Pensando a Glen Hansard, mi vengono in mente due scene in particolare. La prima: Grafton Street, Dublino, verso sera, la via principale della capitale irlandese completamente deserta, un giovane busker dalla barba rossa e dal cuore spezzato, che ha suonato e cantato per tutto il giorno, si lascia andare ad una intensa e rabbiosa versione di “Leave”, quasi un urlo che scaturisce dagli spazi più profondi e segreti di un cuore lacerato dalla sofferenza e dalla mancanza.
Poi siamo da qualche parte nella periferia di Dublino, su una strada solitaria che immette su un paesaggio desolato il cui aspetto preciso ora non riesco a ricordare. Glen è con alcuni amici e col proprietario dello studio che ha appena registrato loro un cd demo con alcune canzoni originali. Parcheggiano l’auto, spengono il motore e mettono il disco nel lettore. Dopo qualche istante, le note di “When Your Mind’s Made Up” invadono l’aria e questi ragazzi scalcagnati e sognatori capiscono di avere fatto un ottimo lavoro…
Avrete probabilmente riconosciuto “Once”, il film di John Carney uscito nel 2006, che ha fatto incetta di premi, nonostante parlasse tanto di musica e fosse girato senza troppe pretese. Lo cito perché quel film visto quasi a caso, su consiglio di un amico, me lo porto ancora dentro. Non solo per la storia (un film d’amore dove per una volta l’amore è veramente amore, e non istintivo e squallido sentimentalismo egocentrico) ma anche (e forse soprattutto) perché mi fece scoprire le straordinarie doti di Glen Hansard come songwriter.

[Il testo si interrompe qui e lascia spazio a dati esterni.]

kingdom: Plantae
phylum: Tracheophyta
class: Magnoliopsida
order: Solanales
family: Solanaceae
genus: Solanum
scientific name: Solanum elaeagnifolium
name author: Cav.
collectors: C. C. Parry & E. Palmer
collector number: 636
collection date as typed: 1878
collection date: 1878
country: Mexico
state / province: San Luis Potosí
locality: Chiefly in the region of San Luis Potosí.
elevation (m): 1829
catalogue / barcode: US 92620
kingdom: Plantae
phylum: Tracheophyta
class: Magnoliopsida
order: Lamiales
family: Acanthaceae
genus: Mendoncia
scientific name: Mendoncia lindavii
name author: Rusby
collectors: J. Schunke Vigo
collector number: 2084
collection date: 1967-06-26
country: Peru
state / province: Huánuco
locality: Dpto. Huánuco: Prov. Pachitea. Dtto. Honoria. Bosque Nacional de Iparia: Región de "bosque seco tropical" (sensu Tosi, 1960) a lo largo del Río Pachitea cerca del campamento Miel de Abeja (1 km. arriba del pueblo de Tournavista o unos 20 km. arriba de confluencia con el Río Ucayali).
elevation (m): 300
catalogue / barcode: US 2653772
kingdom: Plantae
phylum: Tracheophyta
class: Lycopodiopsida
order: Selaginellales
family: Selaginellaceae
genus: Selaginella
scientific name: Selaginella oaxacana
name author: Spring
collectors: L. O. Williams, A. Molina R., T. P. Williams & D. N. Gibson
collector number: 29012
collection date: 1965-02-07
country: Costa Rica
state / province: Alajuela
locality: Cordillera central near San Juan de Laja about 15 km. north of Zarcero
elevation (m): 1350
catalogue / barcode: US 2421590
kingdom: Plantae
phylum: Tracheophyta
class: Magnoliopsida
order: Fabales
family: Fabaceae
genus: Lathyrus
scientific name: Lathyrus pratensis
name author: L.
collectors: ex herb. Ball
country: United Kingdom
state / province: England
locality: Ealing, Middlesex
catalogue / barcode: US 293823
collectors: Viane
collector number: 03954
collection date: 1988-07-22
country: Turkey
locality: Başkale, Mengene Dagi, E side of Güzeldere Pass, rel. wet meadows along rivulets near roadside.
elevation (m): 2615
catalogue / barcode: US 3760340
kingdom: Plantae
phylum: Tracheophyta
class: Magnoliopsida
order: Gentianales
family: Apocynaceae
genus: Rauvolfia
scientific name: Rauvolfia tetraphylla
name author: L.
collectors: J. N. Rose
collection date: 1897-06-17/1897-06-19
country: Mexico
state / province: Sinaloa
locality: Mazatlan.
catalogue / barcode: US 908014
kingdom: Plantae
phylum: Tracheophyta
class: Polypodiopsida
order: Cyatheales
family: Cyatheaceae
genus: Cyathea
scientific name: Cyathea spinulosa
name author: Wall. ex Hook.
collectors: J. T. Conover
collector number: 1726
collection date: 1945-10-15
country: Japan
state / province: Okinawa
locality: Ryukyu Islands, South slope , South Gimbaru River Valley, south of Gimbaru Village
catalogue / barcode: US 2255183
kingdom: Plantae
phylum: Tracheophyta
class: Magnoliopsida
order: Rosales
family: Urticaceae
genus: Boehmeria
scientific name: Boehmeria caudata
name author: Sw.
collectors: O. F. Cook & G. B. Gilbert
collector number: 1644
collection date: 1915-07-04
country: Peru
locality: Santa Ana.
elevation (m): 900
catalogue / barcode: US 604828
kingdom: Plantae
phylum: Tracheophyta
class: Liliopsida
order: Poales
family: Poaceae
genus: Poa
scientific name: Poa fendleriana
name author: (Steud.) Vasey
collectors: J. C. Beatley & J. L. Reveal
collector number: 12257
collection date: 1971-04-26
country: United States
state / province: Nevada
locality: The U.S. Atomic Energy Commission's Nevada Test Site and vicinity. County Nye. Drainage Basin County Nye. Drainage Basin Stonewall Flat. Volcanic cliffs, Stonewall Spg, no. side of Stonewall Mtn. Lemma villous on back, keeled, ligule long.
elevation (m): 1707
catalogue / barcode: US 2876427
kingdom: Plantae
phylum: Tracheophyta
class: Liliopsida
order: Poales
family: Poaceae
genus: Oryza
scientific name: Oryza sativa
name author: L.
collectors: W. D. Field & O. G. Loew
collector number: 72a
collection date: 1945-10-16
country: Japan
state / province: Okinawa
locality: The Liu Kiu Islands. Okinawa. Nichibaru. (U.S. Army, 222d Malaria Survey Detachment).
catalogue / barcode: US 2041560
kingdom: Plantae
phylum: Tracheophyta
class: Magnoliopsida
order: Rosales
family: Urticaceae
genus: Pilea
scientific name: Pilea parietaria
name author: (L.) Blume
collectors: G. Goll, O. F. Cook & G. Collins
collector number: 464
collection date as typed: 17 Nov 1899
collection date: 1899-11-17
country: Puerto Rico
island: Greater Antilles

Era infatti lui il protagonista del film, allora conosciuto unicamente per essere il cantante dei The Frames e per aver recitato in un altro film (sempre a tema musicale), “The Commitments”, uscito nel 1991 con Alan Parker come regista.
I The Frames, all’epoca, manco sapevo chi fossero. Se lo avessi saputo, non mi sarei sorpreso perché di grandissime canzoni ne aveva già scritte parecchie, ma ad ogni modo, tutto quello che ascoltai quella prima volta, e in particolare i due pezzi appena citati, mi fecero capire che quel ragazzone allegro dalla barba rossa sarebbe presto finito in posizione preminente tra i miei ascolti.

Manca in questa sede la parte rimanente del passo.